Use the distance formula to find c, the distance between A and B for △ABC, with A = (b cos⁡(γ),b sin⁡(γ) ), B = (a,0), and C = (0,0). After simplifying, what formula have you proven?
Answer:
AB = \(\sqrt{(b \cos (\gamma) – a)^{2} + (b \sin (\gamma))^{2}}\)
Multiplying out on the inside of the square root, we get
b² (cos⁡(γ))² – 2ab cos⁡(γ) + a² + b² (sin⁡(γ))².
Factoring out b², we get
b² ((cos⁡(γ) )² + (sin⁡(γ) )² ) – 2ab cos⁡(γ) + a² = b² + a² – 2abcos(γ).
So we have
AB = \(\sqrt{a^{2} + b^{2} – 2 a b \cos (\gamma)}\).
Since △ABC could be any triangle translated to the origin and rotated so that one side lays on the x – axis, we have proven the law of cosines.

Question 8.
For isosceles triangles with a = b, show the law of cosines can be written as cos⁡(γ) = 1 – \(\frac{c^{2}}{2 a^{2}}\).
Answer:
c² = a² + b² – 2ab cos⁡(γ)
c² = 2a² – 2a² cos⁡(γ)
c² = 2a² (1 – cos⁡(γ) )
\(\frac{c^{2}}{2 a^{2}}\) = 1 – cos⁡(γ)
cos⁡(γ) = 1 – \(\frac{c^{2}}{2 a^{2}}\)

Eureka Math Precalculus Module 4 Lesson 10 Exit Ticket Answer Key

Question 1.
A triangular pasture is enclosed by fencing measuring 25, 35, and 45 yards at the corner of a farmer’s property.

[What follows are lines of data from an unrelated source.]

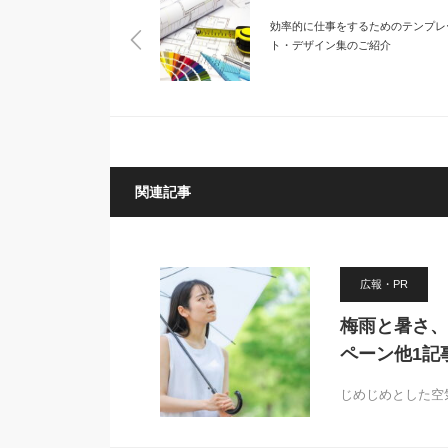
効率的に仕事をするためのテンプレ
ト・デザイン集のご紹介
関連記事
広報・PR
梅雨と暑さ、
ペーン他1記
じめじめとした空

a. According to the fencing specifications, what is the measure of ∠ABC?
Answer:
45² = 25² + 35² – 2⋅25⋅35⋅cos⁡(B)
B = arccos⁡(\(\frac{45^{2} – 25^{2} – 35^{2}}{ – 2 \cdot 25 \cdot 35}\))
= arccos⁡( – 0.1)
≈ 95.739
The measure of ∠ABC is 95.739°.

b. A survey of the land indicates that the property lines form a right angle at B. Explain why a portion of the pasture is actually on the neighboring property.
Answer:
If the fencing went along the actual property lines, then the angle at B would be 90°. Since it is larger than 90°, a portion of the pasture must lie in the adjacent property.

c. Where does the 45 – yard section of the fence cross the vertical property line?
Answer:

C’ = arcsin⁡(25⋅\(\frac{\sin \left(95.74^{\circ}\right)}{45}\)) ≈ 33.56°
The measure of ∠FBC’ is 5.74°, and the measure of ∠C’FB is 140.7°. Let c’ be the measure of segment BF.
\(\frac{\sin \left(33.56^{\circ}\right)}{c^{\prime}}\) = \(\frac{\sin \left(140.7^{\circ}\right)}{35}\)
c’ ≈ 30.55
The 45 – yard section of fence crosses the vertical property line approximately 30.55 yards from point B.